§ **Job**: In the lines starting at the one containing "13 мая 2023" and ending at the one containing "नौकरी पर सीख सकते हैं", replace "сегодня" with "вчера" and reproduce those lines with nothing else changed.
-*-*-
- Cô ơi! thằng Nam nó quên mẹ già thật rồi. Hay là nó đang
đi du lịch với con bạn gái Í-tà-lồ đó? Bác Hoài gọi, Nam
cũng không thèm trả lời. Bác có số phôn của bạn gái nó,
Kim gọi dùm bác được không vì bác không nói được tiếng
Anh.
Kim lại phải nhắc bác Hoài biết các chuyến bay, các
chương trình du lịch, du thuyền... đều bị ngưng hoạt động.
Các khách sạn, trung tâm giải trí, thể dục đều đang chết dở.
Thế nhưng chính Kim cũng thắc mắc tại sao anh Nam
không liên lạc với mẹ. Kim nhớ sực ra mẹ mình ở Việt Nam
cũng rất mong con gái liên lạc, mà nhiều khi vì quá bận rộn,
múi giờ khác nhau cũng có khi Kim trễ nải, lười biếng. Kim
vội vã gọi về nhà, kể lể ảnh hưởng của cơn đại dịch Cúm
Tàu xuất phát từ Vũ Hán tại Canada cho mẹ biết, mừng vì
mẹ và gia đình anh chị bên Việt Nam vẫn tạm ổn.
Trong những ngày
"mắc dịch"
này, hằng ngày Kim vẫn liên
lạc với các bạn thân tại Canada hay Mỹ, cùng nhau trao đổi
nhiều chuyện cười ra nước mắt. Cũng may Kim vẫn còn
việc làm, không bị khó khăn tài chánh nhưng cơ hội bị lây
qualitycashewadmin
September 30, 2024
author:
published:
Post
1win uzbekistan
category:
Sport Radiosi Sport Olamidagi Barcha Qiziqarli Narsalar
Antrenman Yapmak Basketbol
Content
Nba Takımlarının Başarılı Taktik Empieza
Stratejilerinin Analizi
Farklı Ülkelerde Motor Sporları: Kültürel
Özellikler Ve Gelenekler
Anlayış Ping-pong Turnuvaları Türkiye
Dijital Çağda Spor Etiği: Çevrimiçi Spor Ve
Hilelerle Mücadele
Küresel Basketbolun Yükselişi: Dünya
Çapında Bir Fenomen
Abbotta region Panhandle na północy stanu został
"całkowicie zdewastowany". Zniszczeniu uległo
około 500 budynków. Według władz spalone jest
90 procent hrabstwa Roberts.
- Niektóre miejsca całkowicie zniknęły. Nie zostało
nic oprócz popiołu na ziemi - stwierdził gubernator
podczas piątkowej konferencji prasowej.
-*-*-
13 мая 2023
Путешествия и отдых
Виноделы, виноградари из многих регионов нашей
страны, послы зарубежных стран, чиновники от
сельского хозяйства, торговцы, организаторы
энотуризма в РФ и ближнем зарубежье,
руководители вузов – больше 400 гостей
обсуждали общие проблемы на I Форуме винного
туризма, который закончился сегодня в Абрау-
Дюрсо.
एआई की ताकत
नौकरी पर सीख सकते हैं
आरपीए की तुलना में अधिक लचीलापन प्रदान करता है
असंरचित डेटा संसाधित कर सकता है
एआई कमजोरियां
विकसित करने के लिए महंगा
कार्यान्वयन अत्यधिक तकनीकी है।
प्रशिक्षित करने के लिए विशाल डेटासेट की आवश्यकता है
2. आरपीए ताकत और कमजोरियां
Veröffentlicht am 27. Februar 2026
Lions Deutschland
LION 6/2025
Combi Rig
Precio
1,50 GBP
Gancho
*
-*-*-
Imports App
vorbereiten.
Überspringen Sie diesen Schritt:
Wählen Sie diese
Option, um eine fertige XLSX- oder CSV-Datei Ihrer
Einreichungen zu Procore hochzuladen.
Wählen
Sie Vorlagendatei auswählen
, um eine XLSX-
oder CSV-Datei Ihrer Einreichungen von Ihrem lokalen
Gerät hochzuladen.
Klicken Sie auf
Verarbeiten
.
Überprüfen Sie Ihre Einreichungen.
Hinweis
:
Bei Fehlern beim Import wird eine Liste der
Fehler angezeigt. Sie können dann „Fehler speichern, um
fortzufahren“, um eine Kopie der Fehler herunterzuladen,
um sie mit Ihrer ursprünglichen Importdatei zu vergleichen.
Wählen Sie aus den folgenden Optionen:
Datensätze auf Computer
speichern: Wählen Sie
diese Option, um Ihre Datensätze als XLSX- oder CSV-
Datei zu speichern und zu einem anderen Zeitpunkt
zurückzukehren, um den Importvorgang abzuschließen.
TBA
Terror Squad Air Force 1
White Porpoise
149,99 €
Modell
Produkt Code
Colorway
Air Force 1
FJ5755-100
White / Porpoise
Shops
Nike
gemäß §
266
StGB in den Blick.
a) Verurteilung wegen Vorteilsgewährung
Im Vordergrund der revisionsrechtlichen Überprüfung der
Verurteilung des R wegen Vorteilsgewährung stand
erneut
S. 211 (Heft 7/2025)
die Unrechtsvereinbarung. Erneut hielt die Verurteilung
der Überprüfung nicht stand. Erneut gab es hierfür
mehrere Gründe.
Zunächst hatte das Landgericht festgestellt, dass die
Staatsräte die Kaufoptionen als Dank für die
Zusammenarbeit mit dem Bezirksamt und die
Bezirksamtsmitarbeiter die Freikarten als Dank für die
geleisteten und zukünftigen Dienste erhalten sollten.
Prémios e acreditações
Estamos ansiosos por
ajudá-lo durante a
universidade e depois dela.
-*-*-
§ **Exercise response**:
13 мая 2023
Путешествия и отдых
Виноделы, виноградари из многих регионов нашей
страны, послы зарубежных стран, чиновники от
сельского хозяйства, торговцы, организаторы
энотуризма в РФ и ближнем зарубежье,
руководители вузов – больше 400 гостей
обсуждали общие проблемы на I Форуме винного
туризма, который закончился вчера в Абрау-
Дюрсо.
एआई की ताकत
नौकरी पर सीख सकते हैं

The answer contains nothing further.